Hi Jen,

It's generally best to keep cc'ing R-help so others can lend a hind

when I step away from my computer:

On Thu, Aug 9, 2012 at 11:49 AM, Jennifer Hobbs wrote:Hi Michael -

thanks for the advice - I did find merge() just after posting but I'm having

difficulty with using it. I've loaded both datasets; then I tried

CombinedData<-merge(MethyData1,ExprData1)

but when I looked at CombinedData, I found there was no actual data in it:

str(CombinedData)

'data.frame': 0 obs. of 20 variables

Take a look at

?merge.data.frame

in particular since there are many different forms of merges. Your

original post suggests you may want to set

all = TRUE

by = "Location"

Hope that helps,

Michael

I thought this might be due to the fact that my column names, as well as the

row names, in both data sets were the same, so I renamed the column names in

ExprData1 and tried again:

colnames(ExprData1)<-NewExprNames

merge(ExprData1,MethyData1)

Error: cannot allocate vector of size 4.2 Gb

In addition: Warning messages:

1: In expand.grid(seq_len(nx), seq_len(ny)) :

Reached total allocation of 8055Mb: see help(memory.size)

2: In expand.grid(seq_len(nx), seq_len(ny)) :

Reached total allocation of 8055Mb: see help(memory.size)

3: In expand.grid(seq_len(nx), seq_len(ny)) :

Reached total allocation of 8055Mb: see help(memory.size)

4: In expand.grid(seq_len(nx), seq_len(ny)) :

Reached total allocation of 8055Mb: see help(memory.size)

I was surprised about this, as I'm using a 64-bit computer and it's managed

You'll also need to be using a 64 bit build of R. Merging is pretty

memory expensive so if you're right on the edge of what R can handle

you might have to look into a more specialized solution (such as an

SQL backend)

to deal with much larger data sets before now (I know that's not the only

criterion, but my understanding of computers isn't extensive). I had

previously run up against a memory problem because I hadn't transformed my

data (I thought I was looking at columns, the computer was looking at rows)

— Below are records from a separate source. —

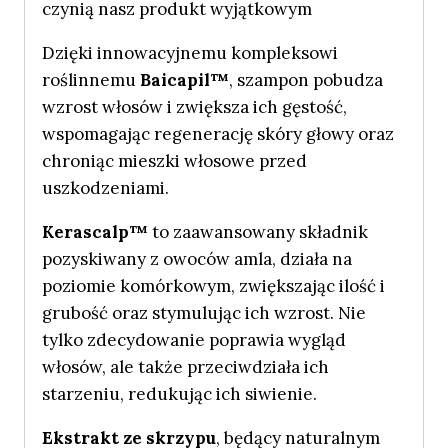
czynią nasz produkt wyjątkowym
Dzięki innowacyjnemu kompleksowi
roślinnemu
Baicapil™
, szampon pobudza
wzrost włosów i zwiększa ich gęstość,
wspomagając regenerację skóry głowy oraz
chroniąc mieszki włosowe przed
uszkodzeniami.
Kerascalp™
to zaawansowany składnik
pozyskiwany z owoców amla, działa na
poziomie komórkowym, zwiększając ilość i
grubość oraz stymulując ich wzrost. Nie
tylko zdecydowanie poprawia wygląd
włosów, ale także przeciwdziała ich
starzeniu, redukując ich siwienie.
Ekstrakt ze skrzypu
, będący naturalnym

so I tried transforming both data sets and merging again, but I end up with

another empty data frame:

tED1<-t(ExprData1)

tMD1<-t(MethyData1)

CombineData<-merge(tED1,tMD1)

str(CombineData)

'data.frame': 0 obs. of 152247 variables:

This is where I'm stuck. Any advice would be hugely appreciated!

Jen

On Thu, Aug 9, 2012 at 5:28 PM, R. Michael Weylandt

wrote:

Perhaps load them both and ?merge can show you the way.

Michael

On Thu, Aug 9, 2012 at 9:54 AM, JenniferH wrote:Hello everyone,

I have two sets of data, with the following structure:

DataSet1

Location Part Sample 1 Sample 2

A 1 value value

A 2 value value

A 3 value value

B 1 value value

DataSet2

Location Sample 1 Sample 2

A value value

B value value

C value value

I would like to look at the correlations between DataSet1 and DataSet2,

such

that each row in Location A from DataSet1 is paired with the Location A

row

from DataSet2, and so forth. So far, my only ideas involve trying to

copy-paste each of the rows in DataSet2 the number of times each occurs

in

DataSet1 on a spreadsheet before loading the sets into R; however, as I

have

approaching 8000 rows in DataSet2, this is clearly not a workable

solution!

I'm sure there's a simple solution to this, so I'm sorry if this seems

like

a really silly question.

Thanks for your help!

Jen